Shane Nelson

No. 59
- Position: Linebacker

Personal information
- Born: May 25, 1955 (age 70) Mathis, Texas, U.S.
- Height: 6 ft 1 in (1.85 m)
- Weight: 226 lb (103 kg)

Career information
- High school: Mathis
- College: Baylor
- NFL draft: 1977: undrafted

Career history
- Buffalo Bills (1977–1982);

Career NFL statistics
- Sacks: 8.0
- Interceptions: 5
- Fumble recoveries: 6
- Stats at Pro Football Reference

= Shane Nelson (American football) =

American football player (born 1955)

Shane Nelson (born May 25, 1955) is an American former professional football player who was a linebacker for six seasons for the Buffalo Bills of the National Football League (NFL). He played college football for the Baylor Bears.

==Early life==
Nelson attended Mathis High School, excelling as a 5'11, 180-pound running back. He had been courted by Texas Tech University before they decided to pass on offering him a scholarship because of his size. He then tried to compete for a scholarship at Blinn Junior College, earning one with him switching to linebacker. Two years later, Baylor University offered him a scholarship.

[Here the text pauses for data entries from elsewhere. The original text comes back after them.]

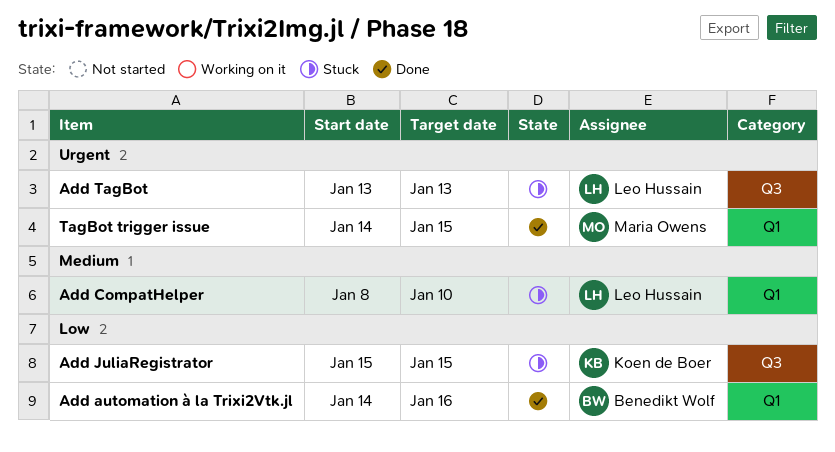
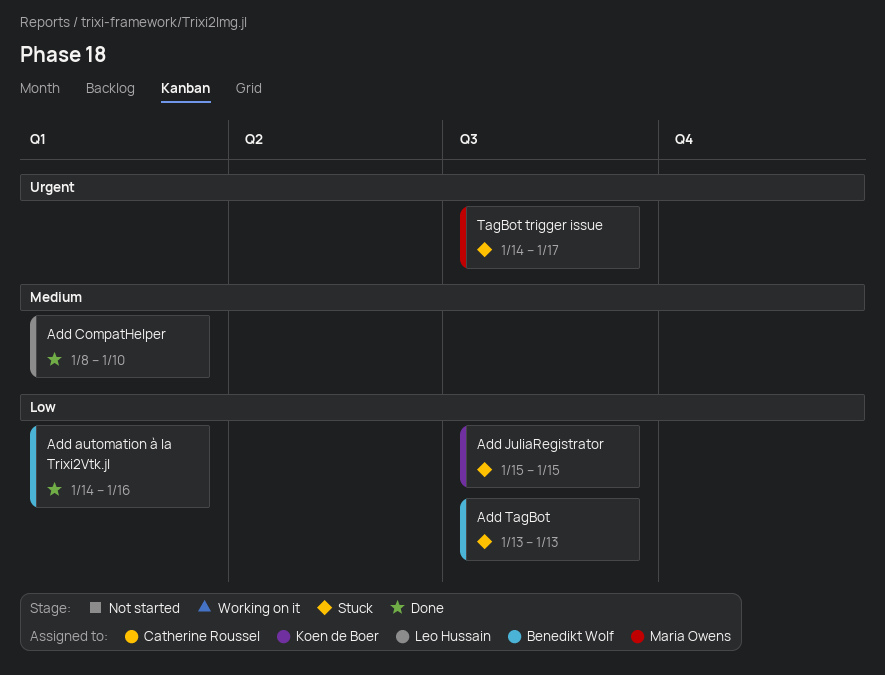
Add CompatHelper, status: Stuck -> Done
Add TagBot, owner: Leo Hussain -> Benedikt Wolf
Add TagBot, priority: Urgent -> Low
TagBot trigger issue, status: Done -> Stuck
TagBot trigger issue, label: Q1 -> Q3
TagBot trigger issue, due: Jan 15 -> Jan 17

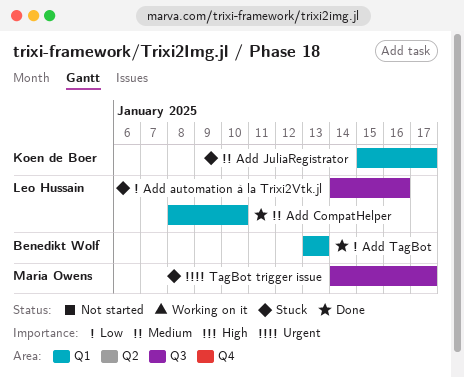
Add automation à la Trixi2Vtk.jl, status: Done -> Stuck
Add automation à la Trixi2Vtk.jl, owner: Benedikt Wolf -> Leo Hussain
Add automation à la Trixi2Vtk.jl, label: Q1 -> Q3
Add JuliaRegistrator, priority: Low -> Medium
Add JuliaRegistrator, label: Q3 -> Q1
Add JuliaRegistrator, due: Jan 15 -> Jan 17
Add TagBot, status: Stuck -> Done
Add TagBot, label: Q3 -> Q1

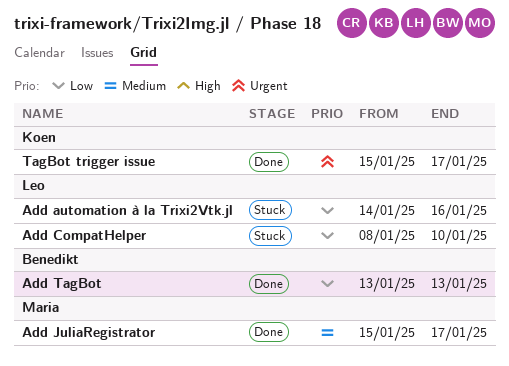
Add CompatHelper, status: Done -> Stuck
Add CompatHelper, priority: Medium -> Low
Add JuliaRegistrator, status: Stuck -> Done
Add JuliaRegistrator, owner: Koen de Boer -> Maria Owens
TagBot trigger issue, status: Stuck -> Done
TagBot trigger issue, owner: Maria Owens -> Koen de Boer
TagBot trigger issue, start: Jan 14 -> Jan 15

He is also a member of the NJCAA Hall of Fame.

==Professional career==
At 220 pounds and 6'1, Nelson was left undrafted. He was discovered at an open trial held by the Dallas Cowboys. He was the only player, out of 1,800, to be offered an NFL contract. However, Nelson rejected Dallas' offer and signed for the Bills where he felt he had more of a chance of playing. He made the 1977 roster as a longshot and eventually was named a defensive captain.

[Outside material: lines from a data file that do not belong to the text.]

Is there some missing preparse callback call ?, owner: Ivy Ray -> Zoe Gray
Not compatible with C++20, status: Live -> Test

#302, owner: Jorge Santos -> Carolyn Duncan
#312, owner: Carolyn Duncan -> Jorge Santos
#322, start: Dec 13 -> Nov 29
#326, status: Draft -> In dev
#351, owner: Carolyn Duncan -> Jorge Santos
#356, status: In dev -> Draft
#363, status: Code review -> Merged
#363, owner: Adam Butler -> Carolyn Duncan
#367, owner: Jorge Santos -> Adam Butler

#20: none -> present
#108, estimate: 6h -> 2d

In a seven-year career, he was voted most valuable defensive player by fan groups three times. The arrival of Chuck Knox led to better days for the Bills. Alongside nose tackle Fred Smerlas and linebacker Jim Haslett, Nelson formed part of what was known for a time as the "Bermuda Triangle", which won 11 games in 1980. During a game against Cleveland in the 1981 season, he suffered a torn anterior cruciate ligament in his right knee. In the September 12 game of the 1982 season, Nelson tore that same ACL that would see him spend years in recovery. In February of 1985, he signed with the San Diego Chargers. He suffered a ruptured left Achilles tendon in the final preseason game that saw him miss the entire 1985 season. In training camp of the following preseason, he was cut on August 26. He retired soon after.

Nelson dealt with addictions to drugs during and after his career that saw him get sober in 1988. In 1990, he was diagnosed with testicular cancer and had his right testicle removed.